Exercise goal
Using the listing below, count every line that contains the word "Glöckchen"; respond with the count alone.

Records for the task
== Segment start ==

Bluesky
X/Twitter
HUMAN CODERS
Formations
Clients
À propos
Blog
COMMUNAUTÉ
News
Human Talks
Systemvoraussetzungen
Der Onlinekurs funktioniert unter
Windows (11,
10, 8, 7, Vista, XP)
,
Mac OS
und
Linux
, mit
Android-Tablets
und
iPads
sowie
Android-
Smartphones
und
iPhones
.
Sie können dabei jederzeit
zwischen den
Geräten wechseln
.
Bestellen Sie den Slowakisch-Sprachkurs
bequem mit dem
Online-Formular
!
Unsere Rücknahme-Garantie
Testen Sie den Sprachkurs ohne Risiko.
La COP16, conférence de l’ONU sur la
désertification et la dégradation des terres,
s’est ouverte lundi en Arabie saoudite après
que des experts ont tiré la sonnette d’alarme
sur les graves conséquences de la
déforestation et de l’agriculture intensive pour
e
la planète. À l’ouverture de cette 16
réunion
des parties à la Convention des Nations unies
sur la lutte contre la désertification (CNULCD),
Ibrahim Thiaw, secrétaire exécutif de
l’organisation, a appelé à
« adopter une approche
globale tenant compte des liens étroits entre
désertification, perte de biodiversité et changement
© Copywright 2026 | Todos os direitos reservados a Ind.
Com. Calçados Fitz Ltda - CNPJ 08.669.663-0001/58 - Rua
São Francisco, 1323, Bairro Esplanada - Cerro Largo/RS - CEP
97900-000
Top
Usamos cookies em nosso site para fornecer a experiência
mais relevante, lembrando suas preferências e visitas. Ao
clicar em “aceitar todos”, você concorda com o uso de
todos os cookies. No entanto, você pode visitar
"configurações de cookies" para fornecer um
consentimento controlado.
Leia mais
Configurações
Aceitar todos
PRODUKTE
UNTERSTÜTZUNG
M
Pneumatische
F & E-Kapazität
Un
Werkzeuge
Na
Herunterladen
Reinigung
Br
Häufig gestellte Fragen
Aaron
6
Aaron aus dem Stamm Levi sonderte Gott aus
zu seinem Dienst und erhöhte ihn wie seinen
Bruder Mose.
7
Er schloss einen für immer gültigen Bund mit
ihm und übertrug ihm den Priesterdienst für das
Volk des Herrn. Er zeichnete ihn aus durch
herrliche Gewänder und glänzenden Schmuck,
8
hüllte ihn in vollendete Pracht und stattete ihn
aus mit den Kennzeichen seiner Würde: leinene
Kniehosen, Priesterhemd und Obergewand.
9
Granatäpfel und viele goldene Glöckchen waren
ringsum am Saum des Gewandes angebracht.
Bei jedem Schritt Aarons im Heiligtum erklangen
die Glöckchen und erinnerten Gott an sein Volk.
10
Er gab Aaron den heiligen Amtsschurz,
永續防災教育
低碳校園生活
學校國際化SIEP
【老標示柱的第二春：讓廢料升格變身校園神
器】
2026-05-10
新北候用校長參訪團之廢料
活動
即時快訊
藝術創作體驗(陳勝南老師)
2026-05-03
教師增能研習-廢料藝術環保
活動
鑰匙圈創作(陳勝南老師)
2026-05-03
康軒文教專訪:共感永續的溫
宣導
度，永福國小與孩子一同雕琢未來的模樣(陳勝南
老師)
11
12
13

== Segment end ==

Exercise output
2